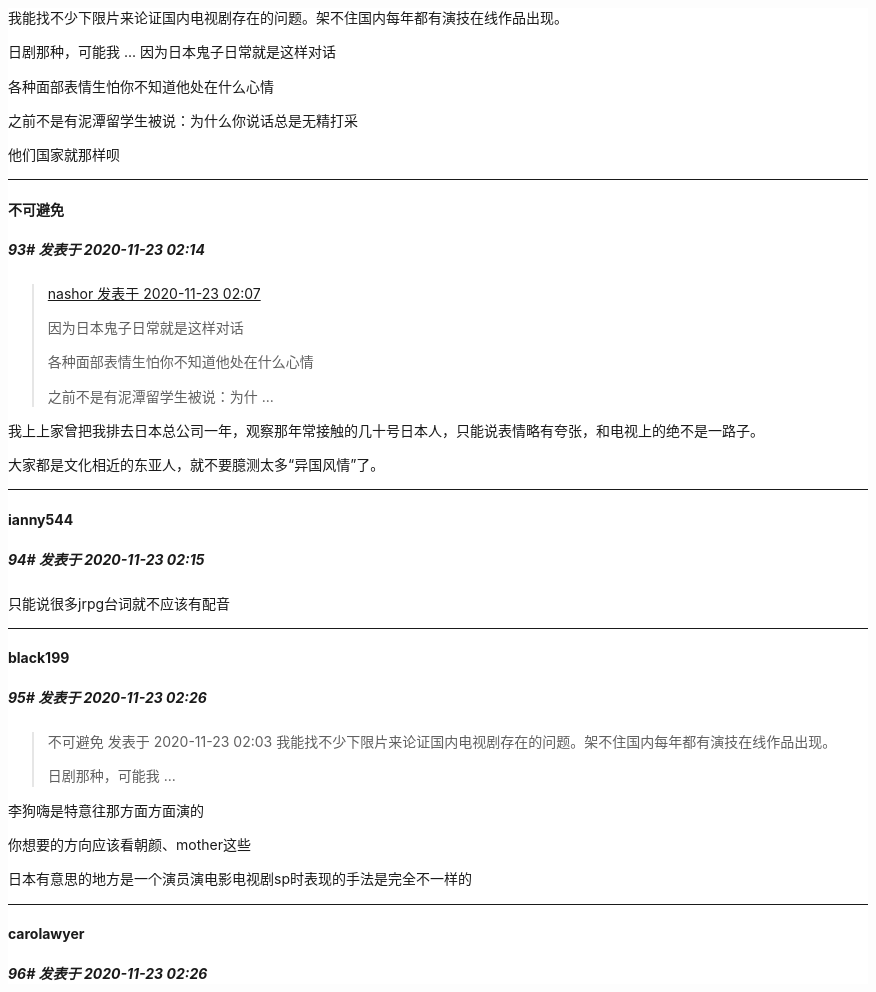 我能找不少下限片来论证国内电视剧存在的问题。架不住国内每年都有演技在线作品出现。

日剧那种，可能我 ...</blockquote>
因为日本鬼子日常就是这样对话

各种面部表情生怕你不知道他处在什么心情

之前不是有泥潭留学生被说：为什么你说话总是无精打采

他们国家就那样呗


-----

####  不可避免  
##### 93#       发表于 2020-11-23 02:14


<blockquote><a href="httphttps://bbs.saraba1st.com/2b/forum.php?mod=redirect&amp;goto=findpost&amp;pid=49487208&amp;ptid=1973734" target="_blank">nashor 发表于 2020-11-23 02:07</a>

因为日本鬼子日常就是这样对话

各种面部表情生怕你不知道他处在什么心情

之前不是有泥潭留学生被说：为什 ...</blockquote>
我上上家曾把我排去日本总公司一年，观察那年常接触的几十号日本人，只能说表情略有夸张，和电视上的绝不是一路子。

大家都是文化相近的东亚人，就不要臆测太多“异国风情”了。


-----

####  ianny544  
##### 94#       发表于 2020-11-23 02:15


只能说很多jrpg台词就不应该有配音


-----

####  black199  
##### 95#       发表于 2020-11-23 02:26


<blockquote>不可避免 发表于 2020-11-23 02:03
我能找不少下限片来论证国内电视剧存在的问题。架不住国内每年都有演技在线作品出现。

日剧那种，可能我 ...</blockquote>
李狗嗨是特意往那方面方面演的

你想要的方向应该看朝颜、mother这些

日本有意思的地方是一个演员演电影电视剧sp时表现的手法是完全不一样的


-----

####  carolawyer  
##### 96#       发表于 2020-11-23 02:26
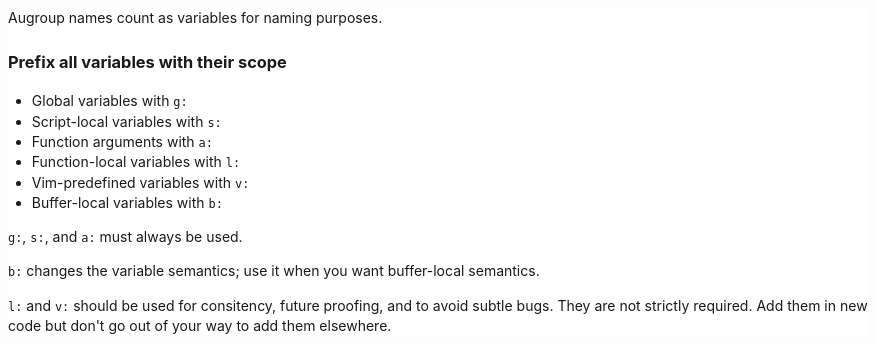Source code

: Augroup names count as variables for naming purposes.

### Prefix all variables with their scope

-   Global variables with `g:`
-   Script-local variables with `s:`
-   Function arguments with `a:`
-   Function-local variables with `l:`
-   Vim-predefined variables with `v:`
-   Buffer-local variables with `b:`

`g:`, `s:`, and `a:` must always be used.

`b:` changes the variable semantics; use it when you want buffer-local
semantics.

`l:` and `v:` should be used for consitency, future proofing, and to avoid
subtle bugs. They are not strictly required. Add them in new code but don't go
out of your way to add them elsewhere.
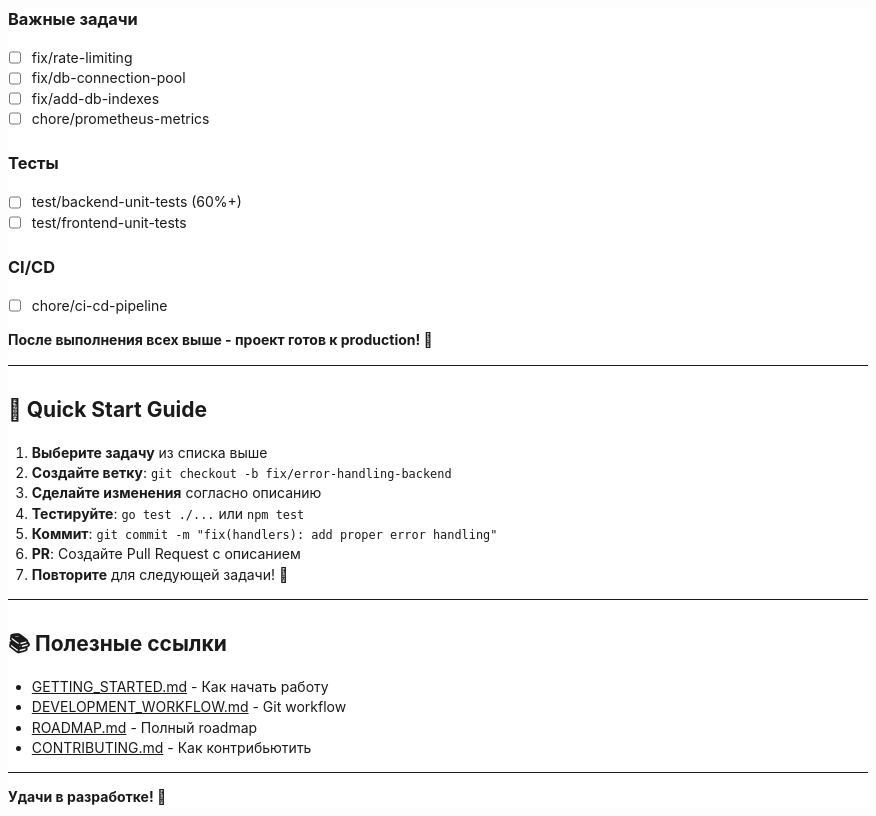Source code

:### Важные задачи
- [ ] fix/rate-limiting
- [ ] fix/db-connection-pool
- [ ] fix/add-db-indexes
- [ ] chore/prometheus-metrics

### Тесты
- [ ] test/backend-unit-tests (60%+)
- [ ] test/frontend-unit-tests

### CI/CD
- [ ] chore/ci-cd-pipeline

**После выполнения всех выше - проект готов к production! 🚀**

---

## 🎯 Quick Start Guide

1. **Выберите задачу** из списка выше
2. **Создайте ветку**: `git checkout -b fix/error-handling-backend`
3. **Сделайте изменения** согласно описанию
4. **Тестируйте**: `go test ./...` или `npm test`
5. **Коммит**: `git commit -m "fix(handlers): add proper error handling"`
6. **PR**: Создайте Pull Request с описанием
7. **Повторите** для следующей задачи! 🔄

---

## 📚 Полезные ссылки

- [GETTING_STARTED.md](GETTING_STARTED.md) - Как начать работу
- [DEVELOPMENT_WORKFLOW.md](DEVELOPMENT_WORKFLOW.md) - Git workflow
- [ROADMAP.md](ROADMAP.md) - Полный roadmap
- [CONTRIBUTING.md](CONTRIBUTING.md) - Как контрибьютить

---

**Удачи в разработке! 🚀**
=====
- [WORK TO COMPLETE]: Go back to the entries above and restate word for word every line from the first through the one that contains "always be used.", leaving the pictures behind.

- [RESPONSE TO THIS TASK]:
 我能找不少下限片来论证国内电视剧存在的问题。架不住国内每年都有演技在线作品出现。

日剧那种，可能我 ...</blockquote>
因为日本鬼子日常就是这样对话

各种面部表情生怕你不知道他处在什么心情

之前不是有泥潭留学生被说：为什么你说话总是无精打采

他们国家就那样呗


-----

####  不可避免  
##### 93#       发表于 2020-11-23 02:14


<blockquote><a href="httphttps://bbs.saraba1st.com/2b/forum.php?mod=redirect&amp;goto=findpost&amp;pid=49487208&amp;ptid=1973734" target="_blank">nashor 发表于 2020-11-23 02:07</a>

因为日本鬼子日常就是这样对话

各种面部表情生怕你不知道他处在什么心情

之前不是有泥潭留学生被说：为什 ...</blockquote>
我上上家曾把我排去日本总公司一年，观察那年常接触的几十号日本人，只能说表情略有夸张，和电视上的绝不是一路子。

大家都是文化相近的东亚人，就不要臆测太多“异国风情”了。


-----

####  ianny544  
##### 94#       发表于 2020-11-23 02:15


只能说很多jrpg台词就不应该有配音


-----

####  black199  
##### 95#       发表于 2020-11-23 02:26


<blockquote>不可避免 发表于 2020-11-23 02:03
我能找不少下限片来论证国内电视剧存在的问题。架不住国内每年都有演技在线作品出现。

日剧那种，可能我 ...</blockquote>
李狗嗨是特意往那方面方面演的

你想要的方向应该看朝颜、mother这些

日本有意思的地方是一个演员演电影电视剧sp时表现的手法是完全不一样的


-----

####  carolawyer  
##### 96#       发表于 2020-11-23 02:26
Source code

: Augroup names count as variables for naming purposes.

### Prefix all variables with their scope

-   Global variables with `g:`
-   Script-local variables with `s:`
-   Function arguments with `a:`
-   Function-local variables with `l:`
-   Vim-predefined variables with `v:`
-   Buffer-local variables with `b:`

`g:`, `s:`, and `a:` must always be used.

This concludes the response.